According to Playboy senior White House reporter Brian Karem, open hostility from Trump supporters toward journalists on Wednesday started even before the hours-long takeover of the Capitol—which delayed certification of Biden's Electoral College victory by Congress until the early hours of Thursday.

The day of violence drew sharp condemnation from the media industry leaders, including National Writers Union president Larry Goldbetter, who declared, "It is no coincidence that the racist stormtroopers who attacked an election that 160 million people participated in, would also attack media workers."

"Elections and a free press are two of the foundations of a democratic society," Goldbetter said. "Trump and his terrorist minions are violently opposed to both. What's worse is that they had free reign for the entire day, whereas protesters against racist police violence were arrested by the tens of thousands over the summer."

Communication Workers of America (CWA) president Chris Shelton said, "Two images from their failed attempt to violently invalidate the votes of millions of Americans make their motives absolutely clear: the sight of the confederate flag being paraded through the halls of the Senate and a message scrawled on a door, 'Murder the media.'"

Advocates for free expression from around the world emphasized that the violence at the Capitol was not speech protected under the First Amendment of the U.S. Constitution but rather a coup attempt that comes after four years of Trump's lies—which have included declarations of "fake news" in response to any critical reporting.

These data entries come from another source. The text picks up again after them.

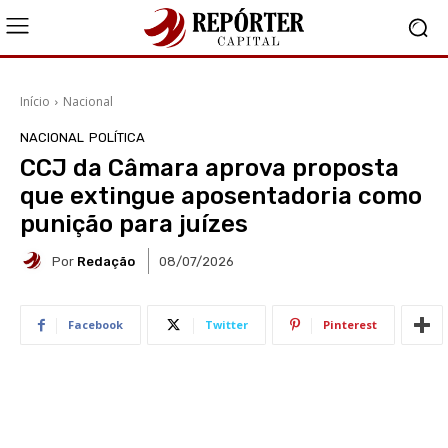
Início
Nacional
NACIONAL
POLÍTICA
CCJ da Câmara aprova proposta
que extingue aposentadoria como
punição para juízes
Por
Redação
08/07/2026
Facebook
Twitter
Pinterest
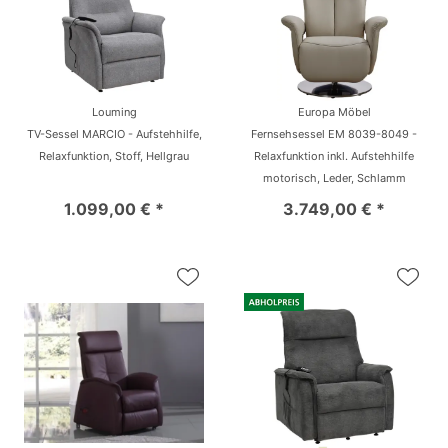
Louming
Europa Möbel
TV-Sessel MARCIO - Aufstehhilfe,
Fernsehsessel EM 8039-8049 -
Relaxfunktion, Stoff, Hellgrau
Relaxfunktion inkl. Aufstehhilfe
motorisch, Leder, Schlamm
1.099,00 € *
3.749,00 € *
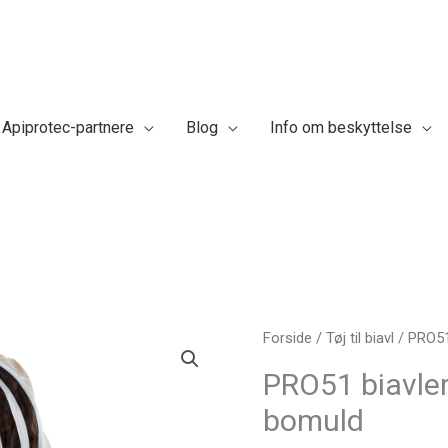
Apiprotec-partnere
Blog
Info om beskyttelse
PRO51
Forside
/
Tøj til biavl
/ PRO51
biavlerjakke
PRO51 biavler
Økologisk
bomuld
bomuld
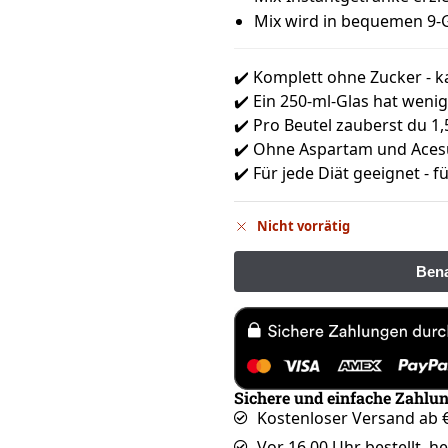
Mix wird in bequemen 9-
✔️ Komplett ohne Zucker - 
✔️ Ein 250-ml-Glas hat wenig
✔️ Pro Beutel zauberst du 1,
✔️ Ohne Aspartam und Aces
✔️ Für jede Diät geeignet -
Nicht vorrätig
Sichere und einfache Zahlu
Kostenloser Versand ab €
Vor 16.00 Uhr bestellt, h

Critics of the attack of the Capitol and the targeting of reporters continued to place blame on the president, whose actions provoked calls for his arrest, impeachment, and removal from office via the 25th Amendment. As CWA's Shelton put it:

Freedom of the press is the first target of fascists everywhere, as they seek to silence opposition and suppress any information that contradicts the alternate reality that their narcissistic leader creates to support his racist fantasy world. This freedom is enshrined in our Constitution because a healthy democracy is not possible without a free press.

There is no doubt that each day that Donald Trump continues to hold the powers of the presidency presents a grave threat to the safety of millions of American and to the stability of our country. He organized an insurrection while ignoring a pandemic. Legislators and members of the Cabinet have taken an oath to defend our Constitution and they must act to remove him from office immediately before he does greater harm to our country and democracy.

International Federation of Journalists (IFJ) general secretary Anthony Bellanger said that "we are appalled by the violent attacks against media workers who were just doing their job."

"This is the final result of a long process of demonization and hate-speech narrative against the media in the United States by Donald Trump," he added. "We stand in solidarity with our American colleagues. You are not alone."

Jon Schleuss, president of the NewsGuild-CWA, an IFJ affiliate, took aim at Trump and the rioters in a pair of tweets:

"My thoughts are with all the amazing journalists covering this moment," Schleuss added in a statement. "Stay safe, by God, you are our light. We are only free and informed people because of our free press."